Can you format every line of the items below as a Markdown table with a "Row" column numbering the lines and a "Text" column holding each line, leaving out blank lines?
━━━━━ RECORDS SHOWN ━━━━━
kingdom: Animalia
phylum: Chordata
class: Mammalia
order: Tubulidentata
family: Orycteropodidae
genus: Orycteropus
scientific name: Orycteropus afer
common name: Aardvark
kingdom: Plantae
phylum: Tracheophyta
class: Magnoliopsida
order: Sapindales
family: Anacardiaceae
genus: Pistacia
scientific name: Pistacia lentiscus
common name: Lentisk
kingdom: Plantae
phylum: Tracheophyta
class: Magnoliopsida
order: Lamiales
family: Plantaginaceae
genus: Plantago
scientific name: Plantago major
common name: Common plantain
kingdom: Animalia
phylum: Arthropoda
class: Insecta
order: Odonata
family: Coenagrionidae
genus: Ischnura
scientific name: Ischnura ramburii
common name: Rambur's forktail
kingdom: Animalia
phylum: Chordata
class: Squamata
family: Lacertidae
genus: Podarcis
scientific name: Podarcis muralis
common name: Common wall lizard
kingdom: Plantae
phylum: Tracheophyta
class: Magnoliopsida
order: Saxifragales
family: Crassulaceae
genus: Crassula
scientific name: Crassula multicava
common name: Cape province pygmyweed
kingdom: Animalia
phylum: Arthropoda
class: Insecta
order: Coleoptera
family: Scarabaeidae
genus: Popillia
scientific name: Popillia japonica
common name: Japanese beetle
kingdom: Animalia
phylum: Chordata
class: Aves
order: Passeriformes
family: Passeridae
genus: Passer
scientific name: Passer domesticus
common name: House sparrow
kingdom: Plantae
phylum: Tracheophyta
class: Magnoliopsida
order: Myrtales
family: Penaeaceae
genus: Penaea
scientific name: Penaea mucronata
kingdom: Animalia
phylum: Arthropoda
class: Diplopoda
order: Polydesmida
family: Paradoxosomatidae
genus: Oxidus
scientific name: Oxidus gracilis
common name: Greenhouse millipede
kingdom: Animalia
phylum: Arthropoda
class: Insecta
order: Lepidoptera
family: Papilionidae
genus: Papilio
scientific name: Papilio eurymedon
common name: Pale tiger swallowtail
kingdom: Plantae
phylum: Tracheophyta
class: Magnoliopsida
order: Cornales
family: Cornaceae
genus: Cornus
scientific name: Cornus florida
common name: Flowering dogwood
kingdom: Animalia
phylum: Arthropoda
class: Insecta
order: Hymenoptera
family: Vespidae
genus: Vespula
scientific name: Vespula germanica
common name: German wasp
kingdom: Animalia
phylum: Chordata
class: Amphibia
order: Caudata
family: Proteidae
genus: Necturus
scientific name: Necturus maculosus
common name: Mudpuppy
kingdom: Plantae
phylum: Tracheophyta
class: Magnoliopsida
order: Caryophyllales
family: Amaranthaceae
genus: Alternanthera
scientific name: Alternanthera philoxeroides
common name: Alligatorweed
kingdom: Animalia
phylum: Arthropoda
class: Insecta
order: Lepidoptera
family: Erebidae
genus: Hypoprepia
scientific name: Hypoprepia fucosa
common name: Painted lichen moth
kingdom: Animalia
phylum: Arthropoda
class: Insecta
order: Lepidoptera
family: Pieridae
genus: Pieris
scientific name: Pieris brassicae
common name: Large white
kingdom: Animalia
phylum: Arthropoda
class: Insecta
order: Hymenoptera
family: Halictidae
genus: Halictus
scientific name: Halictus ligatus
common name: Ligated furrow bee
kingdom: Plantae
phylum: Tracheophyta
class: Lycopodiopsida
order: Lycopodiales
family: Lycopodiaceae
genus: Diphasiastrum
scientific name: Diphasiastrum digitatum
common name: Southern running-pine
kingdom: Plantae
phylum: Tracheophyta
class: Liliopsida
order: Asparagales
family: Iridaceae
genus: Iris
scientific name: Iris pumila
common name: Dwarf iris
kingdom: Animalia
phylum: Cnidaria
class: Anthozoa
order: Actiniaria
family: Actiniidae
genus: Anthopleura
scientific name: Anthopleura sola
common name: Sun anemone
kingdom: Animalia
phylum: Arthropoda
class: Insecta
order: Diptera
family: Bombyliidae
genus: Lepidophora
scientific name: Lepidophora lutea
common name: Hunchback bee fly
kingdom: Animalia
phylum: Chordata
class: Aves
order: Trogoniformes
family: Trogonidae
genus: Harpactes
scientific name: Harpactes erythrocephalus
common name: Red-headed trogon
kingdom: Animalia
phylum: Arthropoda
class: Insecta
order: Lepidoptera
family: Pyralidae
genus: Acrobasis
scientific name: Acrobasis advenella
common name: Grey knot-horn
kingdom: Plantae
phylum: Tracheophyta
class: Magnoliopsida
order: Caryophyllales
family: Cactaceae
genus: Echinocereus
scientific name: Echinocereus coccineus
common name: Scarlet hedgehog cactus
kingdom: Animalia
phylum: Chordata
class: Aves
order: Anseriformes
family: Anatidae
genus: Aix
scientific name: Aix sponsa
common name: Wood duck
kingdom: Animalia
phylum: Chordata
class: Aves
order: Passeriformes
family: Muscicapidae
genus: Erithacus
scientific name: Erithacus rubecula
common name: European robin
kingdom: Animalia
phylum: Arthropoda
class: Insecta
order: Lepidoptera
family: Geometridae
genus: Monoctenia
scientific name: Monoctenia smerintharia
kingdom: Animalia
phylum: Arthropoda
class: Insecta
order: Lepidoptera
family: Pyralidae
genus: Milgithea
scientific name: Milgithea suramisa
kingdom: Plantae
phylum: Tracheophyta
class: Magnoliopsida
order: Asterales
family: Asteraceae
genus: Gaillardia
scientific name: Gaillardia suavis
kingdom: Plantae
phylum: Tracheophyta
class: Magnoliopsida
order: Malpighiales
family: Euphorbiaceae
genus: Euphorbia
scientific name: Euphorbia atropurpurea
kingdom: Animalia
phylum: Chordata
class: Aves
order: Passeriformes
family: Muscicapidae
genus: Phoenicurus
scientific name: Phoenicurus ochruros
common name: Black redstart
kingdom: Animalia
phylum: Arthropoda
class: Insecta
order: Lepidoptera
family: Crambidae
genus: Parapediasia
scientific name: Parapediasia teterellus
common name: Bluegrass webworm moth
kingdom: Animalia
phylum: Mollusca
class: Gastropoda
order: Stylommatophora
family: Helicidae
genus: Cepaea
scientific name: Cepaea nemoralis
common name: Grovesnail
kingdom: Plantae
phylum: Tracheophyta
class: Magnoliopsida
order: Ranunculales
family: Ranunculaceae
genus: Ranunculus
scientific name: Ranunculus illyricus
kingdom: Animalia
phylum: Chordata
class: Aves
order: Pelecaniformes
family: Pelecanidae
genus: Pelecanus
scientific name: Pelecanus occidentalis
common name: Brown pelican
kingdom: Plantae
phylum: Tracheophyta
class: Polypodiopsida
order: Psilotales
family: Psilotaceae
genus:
━━━━━
#### EXPECTED OUTPUT:
| Row | Text |
|---|---|
| 1 | kingdom: Animalia |
| 2 | phylum: Chordata |
| 3 | class: Mammalia |
| 4 | order: Tubulidentata |
| 5 | family: Orycteropodidae |
| 6 | genus: Orycteropus |
| 7 | scientific name: Orycteropus afer |
| 8 | common name: Aardvark |
| 9 | kingdom: Plantae |
| 10 | phylum: Tracheophyta |
| 11 | class: Magnoliopsida |
| 12 | order: Sapindales |
| 13 | family: Anacardiaceae |
| 14 | genus: Pistacia |
| 15 | scientific name: Pistacia lentiscus |
| 16 | common name: Lentisk |
| 17 | kingdom: Plantae |
| 18 | phylum: Tracheophyta |
| 19 | class: Magnoliopsida |
| 20 | order: Lamiales |
| 21 | family: Plantaginaceae |
| 22 | genus: Plantago |
| 23 | scientific name: Plantago major |
| 24 | common name: Common plantain |
| 25 | kingdom: Animalia |
| 26 | phylum: Arthropoda |
| 27 | class: Insecta |
| 28 | order: Odonata |
| 29 | family: Coenagrionidae |
| 30 | genus: Ischnura |
| 31 | scientific name: Ischnura ramburii |
| 32 | common name: Rambur's forktail |
| 33 | kingdom: Animalia |
| 34 | phylum: Chordata |
| 35 | class: Squamata |
| 36 | family: Lacertidae |
| 37 | genus: Podarcis |
| 38 | scientific name: Podarcis muralis |
| 39 | common name: Common wall lizard |
| 40 | kingdom: Plantae |
| 41 | phylum: Tracheophyta |
| 42 | class: Magnoliopsida |
| 43 | order: Saxifragales |
| 44 | family: Crassulaceae |
| 45 | genus: Crassula |
| 46 | scientific name: Crassula multicava |
| 47 | common name: Cape province pygmyweed |
| 48 | kingdom: Animalia |
| 49 | phylum: Arthropoda |
| 50 | class: Insecta |
| 51 | order: Coleoptera |
| 52 | family: Scarabaeidae |
| 53 | genus: Popillia |
| 54 | scientific name: Popillia japonica |
| 55 | common name: Japanese beetle |
| 56 | kingdom: Animalia |
| 57 | phylum: Chordata |
| 58 | class: Aves |
| 59 | order: Passeriformes |
| 60 | family: Passeridae |
| 61 | genus: Passer |
| 62 | scientific name: Passer domesticus |
| 63 | common name: House sparrow |
| 64 | kingdom: Plantae |
| 65 | phylum: Tracheophyta |
| 66 | class: Magnoliopsida |
| 67 | order: Myrtales |
| 68 | family: Penaeaceae |
| 69 | genus: Penaea |
| 70 | scientific name: Penaea mucronata |
| 71 | kingdom: Animalia |
| 72 | phylum: Arthropoda |
| 73 | class: Diplopoda |
| 74 | order: Polydesmida |
| 75 | family: Paradoxosomatidae |
| 76 | genus: Oxidus |
| 77 | scientific name: Oxidus gracilis |
| 78 | common name: Greenhouse millipede |
| 79 | kingdom: Animalia |
| 80 | phylum: Arthropoda |
| 81 | class: Insecta |
| 82 | order: Lepidoptera |
| 83 | family: Papilionidae |
| 84 | genus: Papilio |
| 85 | scientific name: Papilio eurymedon |
| 86 | common name: Pale tiger swallowtail |
| 87 | kingdom: Plantae |
| 88 | phylum: Tracheophyta |
| 89 | class: Magnoliopsida |
| 90 | order: Cornales |
| 91 | family: Cornaceae |
| 92 | genus: Cornus |
| 93 | scientific name: Cornus florida |
| 94 | common name: Flowering dogwood |
| 95 | kingdom: Animalia |
| 96 | phylum: Arthropoda |
| 97 | class: Insecta |
| 98 | order: Hymenoptera |
| 99 | family: Vespidae |
| 100 | genus: Vespula |
| 101 | scientific name: Vespula germanica |
| 102 | common name: German wasp |
| 103 | kingdom: Animalia |
| 104 | phylum: Chordata |
| 105 | class: Amphibia |
| 106 | order: Caudata |
| 107 | family: Proteidae |
| 108 | genus: Necturus |
| 109 | scientific name: Necturus maculosus |
| 110 | common name: Mudpuppy |
| 111 | kingdom: Plantae |
| 112 | phylum: Tracheophyta |
| 113 | class: Magnoliopsida |
| 114 | order: Caryophyllales |
| 115 | family: Amaranthaceae |
| 116 | genus: Alternanthera |
| 117 | scientific name: Alternanthera philoxeroides |
| 118 | common name: Alligatorweed |
| 119 | kingdom: Animalia |
| 120 | phylum: Arthropoda |
| 121 | class: Insecta |
| 122 | order: Lepidoptera |
| 123 | family: Erebidae |
| 124 | genus: Hypoprepia |
| 125 | scientific name: Hypoprepia fucosa |
| 126 | common name: Painted lichen moth |
| 127 | kingdom: Animalia |
| 128 | phylum: Arthropoda |
| 129 | class: Insecta |
| 130 | order: Lepidoptera |
| 131 | family: Pieridae |
| 132 | genus: Pieris |
| 133 | scientific name: Pieris brassicae |
| 134 | common name: Large white |
| 135 | kingdom: Animalia |
| 136 | phylum: Arthropoda |
| 137 | class: Insecta |
| 138 | order: Hymenoptera |
| 139 | family: Halictidae |
| 140 | genus: Halictus |
| 141 | scientific name: Halictus ligatus |
| 142 | common name: Ligated furrow bee |
| 143 | kingdom: Plantae |
| 144 | phylum: Tracheophyta |
| 145 | class: Lycopodiopsida |
| 146 | order: Lycopodiales |
| 147 | family: Lycopodiaceae |
| 148 | genus: Diphasiastrum |
| 149 | scientific name: Diphasiastrum digitatum |
| 150 | common name: Southern running-pine |
| 151 | kingdom: Plantae |
| 152 | phylum: Tracheophyta |
| 153 | class: Liliopsida |
| 154 | order: Asparagales |
| 155 | family: Iridaceae |
| 156 | genus: Iris |
| 157 | scientific name: Iris pumila |
| 158 | common name: Dwarf iris |
| 159 | kingdom: Animalia |
| 160 | phylum: Cnidaria |
| 161 | class: Anthozoa |
| 162 | order: Actiniaria |
| 163 | family: Actiniidae |
| 164 | genus: Anthopleura |
| 165 | scientific name: Anthopleura sola |
| 166 | common name: Sun anemone |
| 167 | kingdom: Animalia |
| 168 | phylum: Arthropoda |
| 169 | class: Insecta |
| 170 | order: Diptera |
| 171 | family: Bombyliidae |
| 172 | genus: Lepidophora |
| 173 | scientific name: Lepidophora lutea |
| 174 | common name: Hunchback bee fly |
| 175 | kingdom: Animalia |
| 176 | phylum: Chordata |
| 177 | class: Aves |
| 178 | order: Trogoniformes |
| 179 | family: Trogonidae |
| 180 | genus: Harpactes |
| 181 | scientific name: Harpactes erythrocephalus |
| 182 | common name: Red-headed trogon |
| 183 | kingdom: Animalia |
| 184 | phylum: Arthropoda |
| 185 | class: Insecta |
| 186 | order: Lepidoptera |
| 187 | family: Pyralidae |
| 188 | genus: Acrobasis |
| 189 | scientific name: Acrobasis advenella |
| 190 | common name: Grey knot-horn |
| 191 | kingdom: Plantae |
| 192 | phylum: Tracheophyta |
| 193 | class: Magnoliopsida |
| 194 | order: Caryophyllales |
| 195 | family: Cactaceae |
| 196 | genus: Echinocereus |
| 197 | scientific name: Echinocereus coccineus |
| 198 | common name: Scarlet hedgehog cactus |
| 199 | kingdom: Animalia |
| 200 | phylum: Chordata |
| 201 | class: Aves |
| 202 | order: Anseriformes |
| 203 | family: Anatidae |
| 204 | genus: Aix |
| 205 | scientific name: Aix sponsa |
| 206 | common name: Wood duck |
| 207 | kingdom: Animalia |
| 208 | phylum: Chordata |
| 209 | class: Aves |
| 210 | order: Passeriformes |
| 211 | family: Muscicapidae |
| 212 | genus: Erithacus |
| 213 | scientific name: Erithacus rubecula |
| 214 | common name: European robin |
| 215 | kingdom: Animalia |
| 216 | phylum: Arthropoda |
| 217 | class: Insecta |
| 218 | order: Lepidoptera |
| 219 | family: Geometridae |
| 220 | genus: Monoctenia |
| 221 | scientific name: Monoctenia smerintharia |
| 222 | kingdom: Animalia |
| 223 | phylum: Arthropoda |
| 224 | class: Insecta |
| 225 | order: Lepidoptera |
| 226 | family: Pyralidae |
| 227 | genus: Milgithea |
| 228 | scientific name: Milgithea suramisa |
| 229 | kingdom: Plantae |
| 230 | phylum: Tracheophyta |
| 231 | class: Magnoliopsida |
| 232 | order: Asterales |
| 233 | family: Asteraceae |
| 234 | genus: Gaillardia |
| 235 | scientific name: Gaillardia suavis |
| 236 | kingdom: Plantae |
| 237 | phylum: Tracheophyta |
| 238 | class: Magnoliopsida |
| 239 | order: Malpighiales |
| 240 | family: Euphorbiaceae |
| 241 | genus: Euphorbia |
| 242 | scientific name: Euphorbia atropurpurea |
| 243 | kingdom: Animalia |
| 244 | phylum: Chordata |
| 245 | class: Aves |
| 246 | order: Passeriformes |
| 247 | family: Muscicapidae |
| 248 | genus: Phoenicurus |
| 249 | scientific name: Phoenicurus ochruros |
| 250 | common name: Black redstart |
| 251 | kingdom: Animalia |
| 252 | phylum: Arthropoda |
| 253 | class: Insecta |
| 254 | order: Lepidoptera |
| 255 | family: Crambidae |
| 256 | genus: Parapediasia |
| 257 | scientific name: Parapediasia teterellus |
| 258 | common name: Bluegrass webworm moth |
| 259 | kingdom: Animalia |
| 260 | phylum: Mollusca |
| 261 | class: Gastropoda |
| 262 | order: Stylommatophora |
| 263 | family: Helicidae |
| 264 | genus: Cepaea |
| 265 | scientific name: Cepaea nemoralis |
| 266 | common name: Grovesnail |
| 267 | kingdom: Plantae |
| 268 | phylum: Tracheophyta |
| 269 | class: Magnoliopsida |
| 270 | order: Ranunculales |
| 271 | family: Ranunculaceae |
| 272 | genus: Ranunculus |
| 273 | scientific name: Ranunculus illyricus |
| 274 | kingdom: Animalia |
| 275 | phylum: Chordata |
| 276 | class: Aves |
| 277 | order: Pelecaniformes |
| 278 | family: Pelecanidae |
| 279 | genus: Pelecanus |
| 280 | scientific name: Pelecanus occidentalis |
| 281 | common name: Brown pelican |
| 282 | kingdom: Plantae |
| 283 | phylum: Tracheophyta |
| 284 | class: Polypodiopsida |
| 285 | order: Psilotales |
| 286 | family: Psilotaceae |
| 287 | genus: |